[Saved entries]
-------

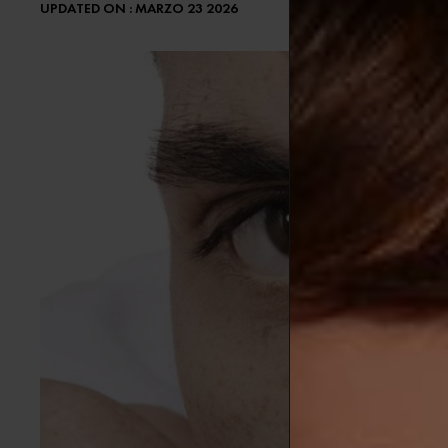
UPDATED ON : MARZO 23 2026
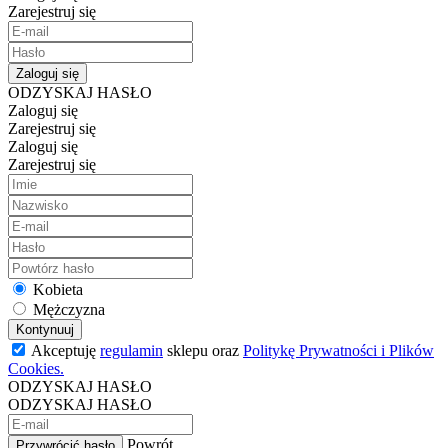
Zarejestruj się
Zaloguj się
ODZYSKAJ HASŁO
Zaloguj się
Zarejestruj się
Zaloguj się
Zarejestruj się
Kobieta
Mężczyzna
Kontynuuj
Akceptuję
regulamin
sklepu oraz
Politykę Prywatności i Plików
Cookies.
ODZYSKAJ HASŁO
ODZYSKAJ HASŁO
Powrót
Przywrócić hasło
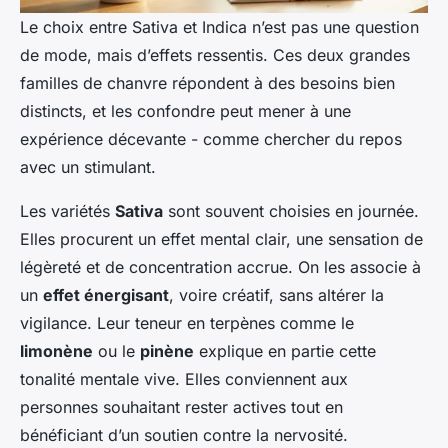
Le choix entre Sativa et Indica n’est pas une question
de mode, mais d’effets ressentis. Ces deux grandes
familles de chanvre répondent à des besoins bien
distincts, et les confondre peut mener à une
expérience décevante - comme chercher du repos
avec un stimulant.
Les variétés
Sativa
sont souvent choisies en journée.
Elles procurent un effet mental clair, une sensation de
légèreté et de concentration accrue. On les associe à
un
effet énergisant
, voire créatif, sans altérer la
vigilance. Leur teneur en terpènes comme le
limonène
ou le
pinène
explique en partie cette
tonalité mentale vive. Elles conviennent aux
personnes souhaitant rester actives tout en
bénéficiant d’un soutien contre la nervosité.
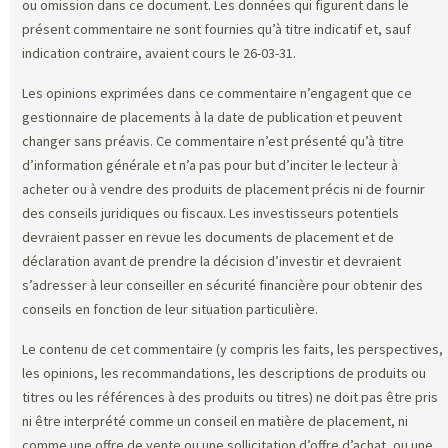
ou omission dans ce document. Les données qui figurent dans le
présent commentaire ne sont fournies qu’à titre indicatif et, sauf
indication contraire, avaient cours le 26-03-31.
Les opinions exprimées dans ce commentaire n’engagent que ce
gestionnaire de placements à la date de publication et peuvent
changer sans préavis. Ce commentaire n’est présenté qu’à titre
d’information générale et n’a pas pour but d’inciter le lecteur à
acheter ou à vendre des produits de placement précis ni de fournir
des conseils juridiques ou fiscaux. Les investisseurs potentiels
devraient passer en revue les documents de placement et de
déclaration avant de prendre la décision d’investir et devraient
s’adresser à leur conseiller en sécurité financière pour obtenir des
conseils en fonction de leur situation particulière.
Le contenu de cet commentaire (y compris les faits, les perspectives,
les opinions, les recommandations, les descriptions de produits ou
titres ou les références à des produits ou titres) ne doit pas être pris
ni être interprété comme un conseil en matière de placement, ni
comme une offre de vente ou une sollicitation d’offre d’achat, ou une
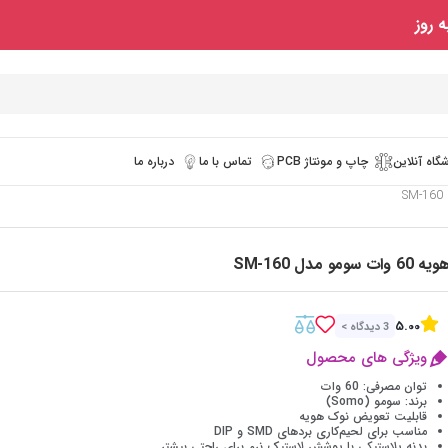
 روز
گاه آنلاین
چاپ و مونتاژ PCB
تماس با ما
درباره ما
یه 60 وات سومو مدل SM-160
5.00
3 دیدگاه >
ویژگی های محصول
توان مصرفی: 60 وات
برند: سومو (Somo)
قابلیت تعویض نوک هویه
مناسب برای لحیم‌کاری بردهای SMD و DIP
بدنه پلاستیکی با پوشش لاستیک نرم برای راحتی بیشتر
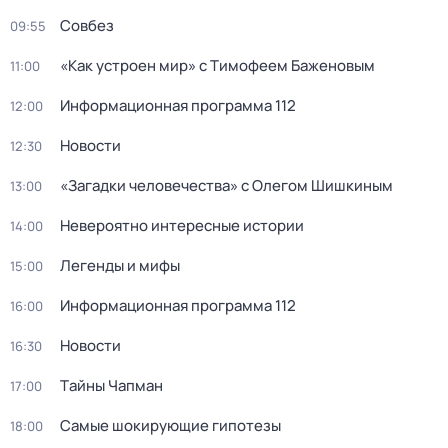
Совбез
09:55
«Как устроен мир» с Тимофеем Баженовым
11:00
Информационная программа 112
12:00
Новости
12:30
«Загадки человечества» с Олегом Шишкиным
13:00
Невероятно интересные истории
14:00
Легенды и мифы
15:00
Информационная программа 112
16:00
Новости
16:30
Тaйны Чапман
17:00
Самые шoкиpующие гипотезы
18:00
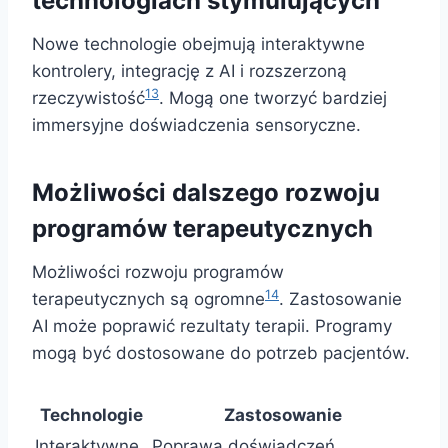
technologiach stymulujących
Nowe technologie obejmują interaktywne
kontrolery, integrację z AI i rozszerzoną
13
rzeczywistość
. Mogą one tworzyć bardziej
immersyjne doświadczenia sensoryczne.
Możliwości dalszego rozwoju
programów terapeutycznych
Możliwości rozwoju programów
14
terapeutycznych są ogromne
. Zastosowanie
AI może poprawić rezultaty terapii. Programy
mogą być dostosowane do potrzeb pacjentów.
Technologie
Zastosowanie
Interaktywne
Poprawa doświadczeń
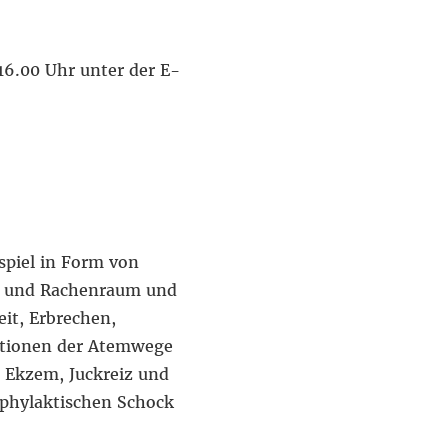
16.00 Uhr unter der E-
spiel in Form von
s) und Rachenraum und
it, Erbrechen,
ktionen der Atemwege
 Ekzem, Juckreiz und
aphylaktischen Schock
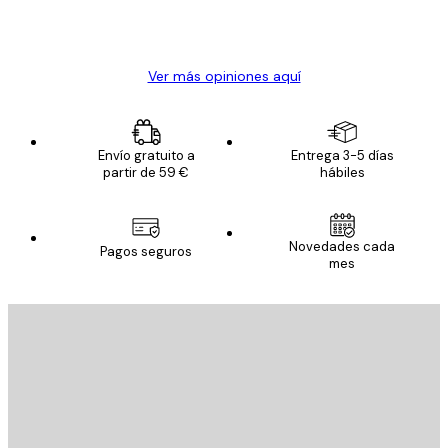
20 abr
Alba R
Ver más opiniones aquí
Envío gratuito a
Entrega 3-5 días
partir de 59 €
hábiles
Novedades cada
Pagos seguros
mes
E-mail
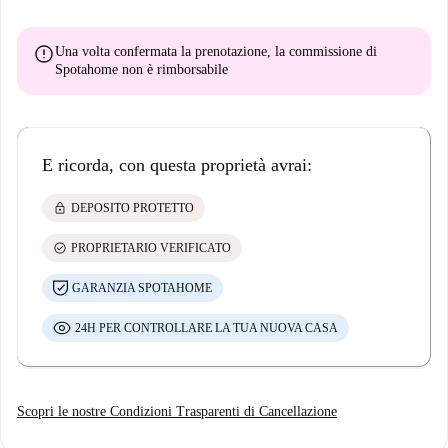
error
Una volta confermata la prenotazione, la commissione di
Spotahome
non è rimborsabile
E ricorda, con questa proprietà avrai:
lock
DEPOSITO PROTETTO
check_circle
PROPRIETARIO VERIFICATO
GARANZIA SPOTAHOME
24H PER CONTROLLARE LA TUA NUOVA CASA
Scopri le nostre Condizioni Trasparenti di Cancellazione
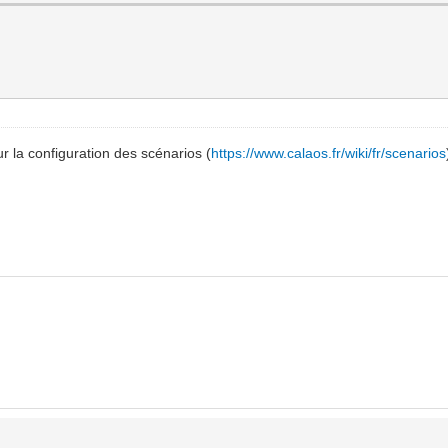
ur la configuration des scénarios (
https://www.calaos.fr/wiki/fr/scenarios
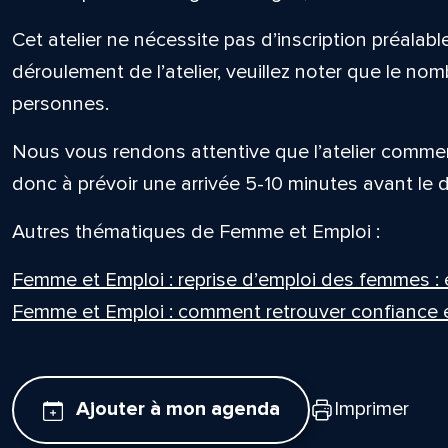
Cet atelier ne nécessite pas d’inscription préalabl
déroulement de l’atelier, veuillez noter que le nom
personnes.
Nous vous rendons attentive que l’atelier commen
donc à prévoir une arrivée 5-10 minutes avant le dé
Autres thématiques de Femme et Emploi :
Femme et Emploi : reprise d’emploi des femmes : 
Femme et Emploi : comment retrouver confiance en
Ajouter à mon agenda
Imprimer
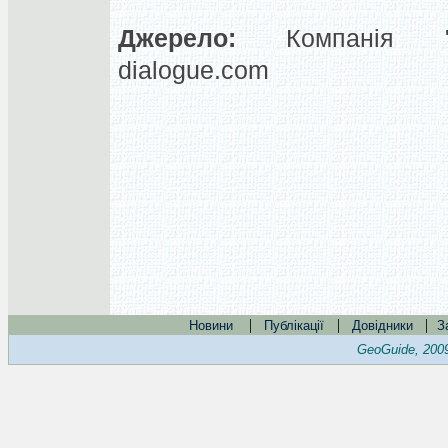
Джерело:
Компанія "КР
dialogue.com
|
|
|
Новини
Публікації
Довідники
З
GeoGuide, 200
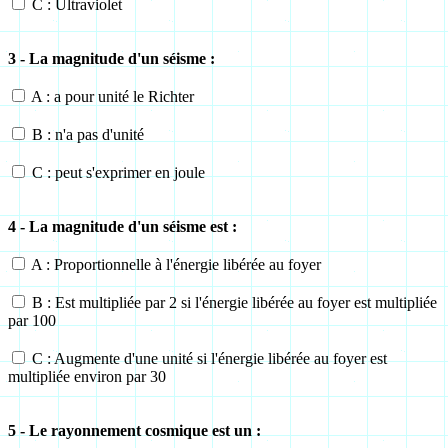
C : Ultraviolet
3 - La magnitude d'un séisme :
A : a pour unité le Richter
B : n'a pas d'unité
C : peut s'exprimer en joule
4 - La magnitude d'un séisme est :
A : Proportionnelle à l'énergie libérée au foyer
B : Est multipliée par 2 si l'énergie libérée au foyer est multipliée
par 100
C : Augmente d'une unité si l'énergie libérée au foyer est
multipliée environ par 30
5 - Le rayonnement cosmique est un :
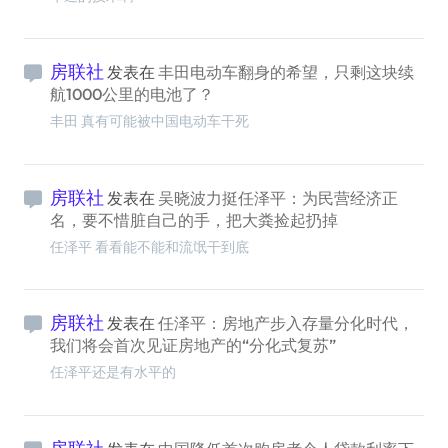
房联社
发表在
丰田电动车翻身的希望，只剩这块续
航1000公里的电池了？
丰田 真有可能被中国电动车干死
房联社
发表在
吴晓波力挺任泽平：为民营经济正
名，要不惜脏自己的手，把大粪捡起扔掉
任泽平 看看能不能和流氓干到底
房联社
发表在
任泽平：房地产步入存量分化时代，
我们将会首次见证房地产的“分化式复苏”
任泽平还是有水平的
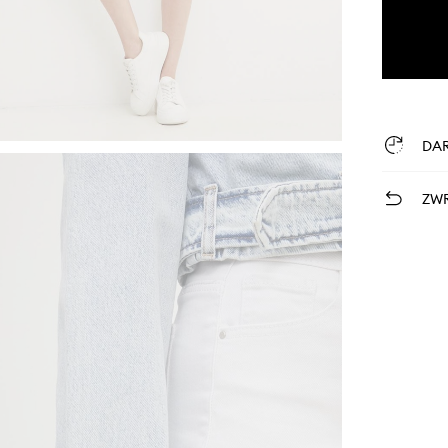
DA
ZWR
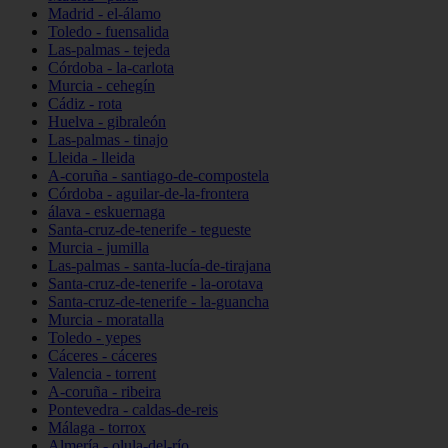
Madrid - el-álamo
Toledo - fuensalida
Las-palmas - tejeda
Córdoba - la-carlota
Murcia - cehegín
Cádiz - rota
Huelva - gibraleón
Las-palmas - tinajo
Lleida - lleida
A-coruña - santiago-de-compostela
Córdoba - aguilar-de-la-frontera
álava - eskuernaga
Santa-cruz-de-tenerife - tegueste
Murcia - jumilla
Las-palmas - santa-lucía-de-tirajana
Santa-cruz-de-tenerife - la-orotava
Santa-cruz-de-tenerife - la-guancha
Murcia - moratalla
Toledo - yepes
Cáceres - cáceres
Valencia - torrent
A-coruña - ribeira
Pontevedra - caldas-de-reis
Málaga - torrox
Almería - olula-del-río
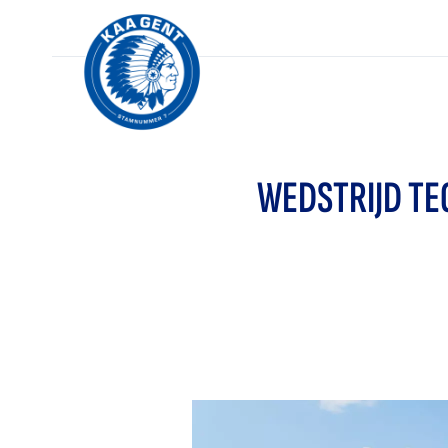
WEDSTRIJD TE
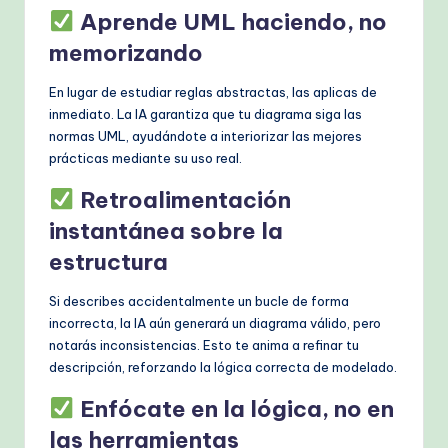
Aprende UML haciendo, no
memorizando
En lugar de estudiar reglas abstractas, las aplicas de
inmediato. La IA garantiza que tu diagrama siga las
normas UML, ayudándote a interiorizar las mejores
prácticas mediante su uso real.
Retroalimentación
instantánea sobre la
estructura
Si describes accidentalmente un bucle de forma
incorrecta, la IA aún generará un diagrama válido, pero
notarás inconsistencias. Esto te anima a refinar tu
descripción, reforzando la lógica correcta de modelado.
Enfócate en la lógica, no en
las herramientas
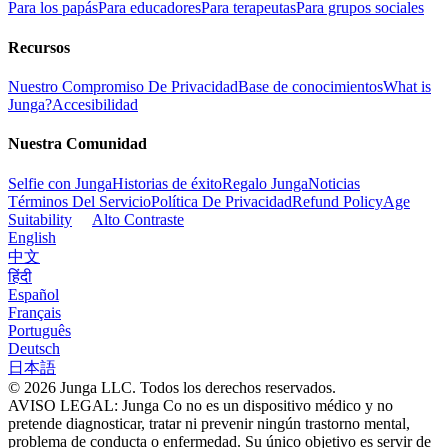
Para los papás
Para educadores
Para terapeutas
Para grupos sociales
Recursos
Nuestro Compromiso De Privacidad
Base de conocimientos
What is
Junga?
Accesibilidad
Nuestra Comunidad
Selfie con Junga
Historias de éxito
Regalo Junga
Noticias
Términos Del Servicio
Política De Privacidad
Refund Policy
Age
Suitability
Alto Contraste
English
中文
हिंदी
Español
Français
Português
Deutsch
日本語
© 2026 Junga LLC. Todos los derechos reservados.
AVISO LEGAL: Junga Co no es un dispositivo médico y no
pretende diagnosticar, tratar ni prevenir ningún trastorno mental,
problema de conducta o enfermedad. Su único objetivo es servir de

-------

ABOUT THIS EXERCISE: Rewrite the lines starting with the one that contains "technologiach stymulujących" and going on through the one that contains "programów terapeutycznych", replacing "interaktywne" with "dotykowe" and leaving everything else unchanged.

REPLY:
technologiach stymulujących
Nowe technologie obejmują dotykowe
kontrolery, integrację z AI i rozszerzoną
13
rzeczywistość
. Mogą one tworzyć bardziej
immersyjne doświadczenia sensoryczne.
Możliwości dalszego rozwoju
programów terapeutycznych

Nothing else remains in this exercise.